Reflective of UC San Diego’s vision toward the future intersections between technology and medicine, Jacobs Medical Center is designed as three hospitals in one with focus on women’s and children’s, cancer and specialty surgery. The tower is the cornerstone of a new campus identity focused on the future of health, pairing cutting-edge, modern medicine with best-in-class patient experience.

 

Category C

 

Advocate Lutheran General Hospital Cardiac Catheterization Suite; Park Ridge, Illinois

Philips Design and Anderson Mikos Architects 

A cardiac catheterization lab at Advocate Lutheran General HospitalPhoto: Craig Dugan Photography

The design team worked closely with key stakeholders to achieve Advocate Health Care Heart Institute’s goal of improved customer experience, safety, and outcomes. The new cardiac catheterization suite improves the way people receive care through the complete transformation of patient, family and staff experiences. The resulting optimized flow and journey includes a transradial recovery lounge, labs that inspire confidence while improving safety, and a first-of-its-kind prep/recovery bay solution that enables a less stressful recuperation personalized for each patient. The Advocate Experience has been redefined through the service and spatial design transformation for this Suite.

 

Bayshore Dental; Whitefish Bay, Wisconsin
Johnsen Schmaling Architects

The exterior of the Bayshore Dental buildingPhoto: John J. Macaulay.

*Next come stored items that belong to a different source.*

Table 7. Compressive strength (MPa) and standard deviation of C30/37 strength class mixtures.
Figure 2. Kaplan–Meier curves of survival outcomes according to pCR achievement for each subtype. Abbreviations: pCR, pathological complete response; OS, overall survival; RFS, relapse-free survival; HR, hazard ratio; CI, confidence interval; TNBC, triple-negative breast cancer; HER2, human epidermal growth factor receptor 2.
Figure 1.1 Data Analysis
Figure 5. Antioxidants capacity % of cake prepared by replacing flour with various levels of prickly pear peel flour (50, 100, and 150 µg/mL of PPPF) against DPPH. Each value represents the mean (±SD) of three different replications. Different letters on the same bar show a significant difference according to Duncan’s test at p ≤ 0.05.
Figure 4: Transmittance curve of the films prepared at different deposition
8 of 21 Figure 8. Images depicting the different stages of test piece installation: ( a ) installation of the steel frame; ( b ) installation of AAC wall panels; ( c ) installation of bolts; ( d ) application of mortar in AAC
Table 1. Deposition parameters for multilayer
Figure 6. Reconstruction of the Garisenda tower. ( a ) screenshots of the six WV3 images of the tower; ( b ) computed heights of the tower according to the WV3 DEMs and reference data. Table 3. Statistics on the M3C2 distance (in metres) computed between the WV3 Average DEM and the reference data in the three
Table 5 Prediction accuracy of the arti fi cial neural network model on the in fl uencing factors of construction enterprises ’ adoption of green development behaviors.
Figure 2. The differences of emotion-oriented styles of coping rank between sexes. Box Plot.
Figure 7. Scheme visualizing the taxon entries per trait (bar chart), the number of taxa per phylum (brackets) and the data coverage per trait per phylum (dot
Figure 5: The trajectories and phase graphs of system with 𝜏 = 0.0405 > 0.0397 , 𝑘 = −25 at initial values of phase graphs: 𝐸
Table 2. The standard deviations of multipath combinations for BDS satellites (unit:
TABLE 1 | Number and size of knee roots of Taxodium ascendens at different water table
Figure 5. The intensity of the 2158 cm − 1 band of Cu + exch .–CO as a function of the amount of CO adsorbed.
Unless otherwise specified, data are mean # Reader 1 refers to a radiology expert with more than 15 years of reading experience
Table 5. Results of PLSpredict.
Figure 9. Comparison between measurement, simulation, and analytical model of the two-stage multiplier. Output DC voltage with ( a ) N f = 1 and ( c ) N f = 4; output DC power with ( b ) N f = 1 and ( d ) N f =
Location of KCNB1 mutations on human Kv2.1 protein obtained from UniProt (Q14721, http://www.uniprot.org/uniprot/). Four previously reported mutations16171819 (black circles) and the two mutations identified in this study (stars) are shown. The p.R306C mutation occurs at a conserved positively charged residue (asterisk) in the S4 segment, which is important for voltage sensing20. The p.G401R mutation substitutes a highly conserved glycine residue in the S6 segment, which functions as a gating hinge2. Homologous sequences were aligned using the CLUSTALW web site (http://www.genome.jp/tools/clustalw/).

This project is the ambitious reinvention of an abandoned building and its transformation into a state-of-the-art clinic for a young dentist and her small staff. The project’s rigorous architecture and meticulous details echo the ethos of the flawless efficiency, uncompromising precision and exacting purity at the center of the innovative dentistry performed here. Procedural flow strategies informed the clinic’s overall layout. A continuous ceiling plane leads patients from the light-filled reception to the individual operatories, each marked by green vertical panels and light strips that animate the clinic’s central corridor. White oak cabinetry and green accents complement the intentionally restrained interior palette, all contributing to a deliberately serene ambience intended to appease a sometimes-apprehensive clientele.

 

Category D

 

Ambulatory Surgical Facility; Kyabirwa, Uganda
Kliment Halsband Architects

A rendering of the Ambulatory Surgical Facility in UgandaRendering: Kliment Halsband Architects.

This independent, off-the-grid ambulatory surgical facility is a replicable prototype for the five billion people in the world who lack access to safe or affordable surgery. The building is composed of three functional elements: a reception pavilion with offices grouped around a family waiting area courtyard, an intermediate pavilion for pre-op and post-op activities, and a sterile pavilion with two operating rooms and related support spaces. These elements are sheltered under a solar panel shade structure, inspired by the banana plants on the site.